Student Newsroom

UI team develops AI to predict enzyme function


A research team at the University of Illinois at Urbana-Champaign created an AI that can predict an enzyme’s function from its amino acid sequence. Pictured, from left: Tianhao Yu, Haiyang (Ocean) Cui, Huimin Zhao and Guangde Jiang. Photo by Fred Zwicky, courtesy of Liz Ahlberg Touchstone

An AI developed by a team from the University of Illinois at Urbana-Champaign outperforms other tools at predicting how enzymes can accelerate chemical reactions. 

Acting as a catalyst in living cells, enzymes are specialized to make a particular chemical reaction occur more quickly, according to the National Human Genome Research Institute

Researchers from the Zhao Group, a team of scientists led by professor Huimin Zhao, published a deep-learning algorithm that can predict an enzyme’s functions based on its amino acid sequences.

The tool, dubbed CLEAN, is available online.

“There are many (enzyme) applications,” Zhao said. “That’s why researchers are very interested in identifying enzymes with the proper functions.”

The applications of CLEAN extend into many industries, he said. Enzymes have been used in food processing, medicine and the treatment of leather, according to Sepmag.

The tool predicts whether an enzyme can function above room temperature, which would remove the need for its refrigeration, Zhao said.

As the algorithm develops, he said his team can continue enhancing its knowledge base with new datasets. 

“Those proteins have never been seen by the machine-learning model, and yet, we can predict the function,” Zhao said. 

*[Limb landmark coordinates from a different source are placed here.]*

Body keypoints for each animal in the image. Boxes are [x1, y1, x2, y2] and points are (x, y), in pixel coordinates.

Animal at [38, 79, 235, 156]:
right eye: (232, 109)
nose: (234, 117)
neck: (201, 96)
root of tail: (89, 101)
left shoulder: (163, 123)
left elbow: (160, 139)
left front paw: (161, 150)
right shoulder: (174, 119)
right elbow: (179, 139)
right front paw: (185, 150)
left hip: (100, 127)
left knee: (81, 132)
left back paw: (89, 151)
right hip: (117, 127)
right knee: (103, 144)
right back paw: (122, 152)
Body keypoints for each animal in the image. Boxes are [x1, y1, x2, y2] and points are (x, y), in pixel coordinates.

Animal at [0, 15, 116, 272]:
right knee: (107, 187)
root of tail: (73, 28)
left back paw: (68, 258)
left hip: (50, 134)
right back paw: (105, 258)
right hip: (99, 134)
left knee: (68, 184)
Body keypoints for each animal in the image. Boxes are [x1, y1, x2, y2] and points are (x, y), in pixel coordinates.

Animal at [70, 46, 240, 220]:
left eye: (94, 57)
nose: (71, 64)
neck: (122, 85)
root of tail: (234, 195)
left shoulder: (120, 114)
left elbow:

In the future, Zhao said he wants to expand this algorithm beyond enzymes and into other proteins.

“I’m very excited for this work,” he said. “I know this is just the beginning.”

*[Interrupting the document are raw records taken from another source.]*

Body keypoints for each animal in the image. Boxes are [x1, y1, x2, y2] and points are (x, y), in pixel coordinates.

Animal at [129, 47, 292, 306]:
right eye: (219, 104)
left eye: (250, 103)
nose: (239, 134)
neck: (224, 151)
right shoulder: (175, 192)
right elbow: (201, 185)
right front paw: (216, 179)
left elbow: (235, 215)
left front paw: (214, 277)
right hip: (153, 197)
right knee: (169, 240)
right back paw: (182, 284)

Tianhao Yu, a graduate student at the University of Illinois, worked with Zhao and other researchers to create CLEAN.

In the process, Yu said the team had to watch for bias in the data they fed the algorithm.

“If there is a pre-existing bias to the training data that we are not aware of, then the prediction would also be biased,” Yu said.

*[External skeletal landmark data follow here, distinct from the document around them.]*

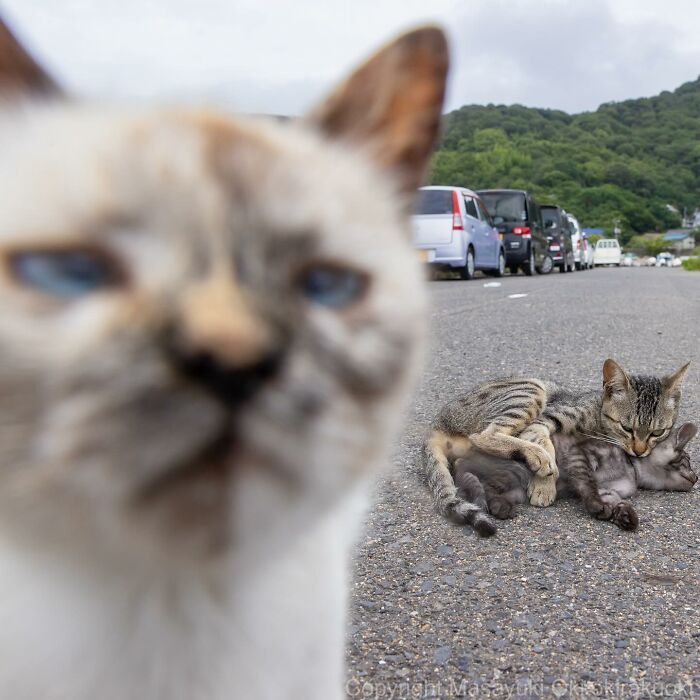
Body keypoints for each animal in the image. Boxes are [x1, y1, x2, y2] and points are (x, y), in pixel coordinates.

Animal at [454, 422, 696, 532]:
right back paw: (500, 506)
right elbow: (587, 484)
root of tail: (462, 459)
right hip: (517, 469)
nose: (696, 478)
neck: (633, 469)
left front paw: (625, 515)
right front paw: (596, 506)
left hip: (517, 490)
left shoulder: (611, 491)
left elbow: (616, 501)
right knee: (487, 487)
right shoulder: (580, 455)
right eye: (688, 462)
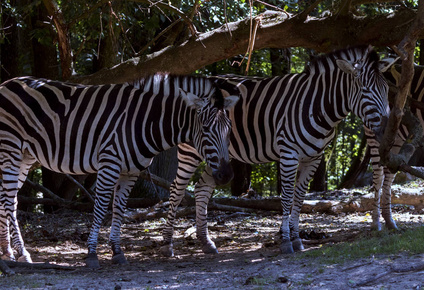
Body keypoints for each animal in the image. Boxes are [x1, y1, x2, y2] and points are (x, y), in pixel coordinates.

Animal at [0, 74, 238, 268]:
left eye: (229, 130)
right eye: (206, 129)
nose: (226, 175)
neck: (144, 122)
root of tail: (7, 83)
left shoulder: (130, 172)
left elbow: (119, 208)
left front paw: (116, 251)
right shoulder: (109, 164)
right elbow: (101, 207)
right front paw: (92, 254)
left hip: (25, 157)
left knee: (6, 199)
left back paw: (8, 253)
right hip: (10, 150)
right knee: (9, 201)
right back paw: (21, 253)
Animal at [160, 45, 390, 256]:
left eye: (387, 89)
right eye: (365, 90)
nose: (387, 129)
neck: (318, 106)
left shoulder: (314, 158)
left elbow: (299, 197)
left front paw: (297, 239)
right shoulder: (289, 154)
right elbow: (286, 197)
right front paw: (286, 241)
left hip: (217, 156)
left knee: (201, 189)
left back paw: (206, 242)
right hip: (192, 150)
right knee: (176, 189)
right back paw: (168, 244)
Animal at [364, 63, 424, 231]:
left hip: (397, 137)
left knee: (390, 173)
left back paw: (389, 220)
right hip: (374, 134)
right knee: (378, 175)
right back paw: (376, 222)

The enzymes that scientists use in chemistry are well-studied, while unused enzymes have less data, Yu said. 

If the team did not account for the imbalance of data, he said the algorithm would predict common enzymes more often.

To combat this, Yu said the team trained the algorithm on contrastive learning. Rather than comparing the data randomly, the enzymes would be grouped by function. These groups would then be compared against each other.

The database will continue being updated with new data until people lose interest in CLEAN or a new tool comes around to analyze enzyme functions, he said.

“If someone actually develops something, some new enzymes, new functions based on our tools, that would be very exciting,” Yu said.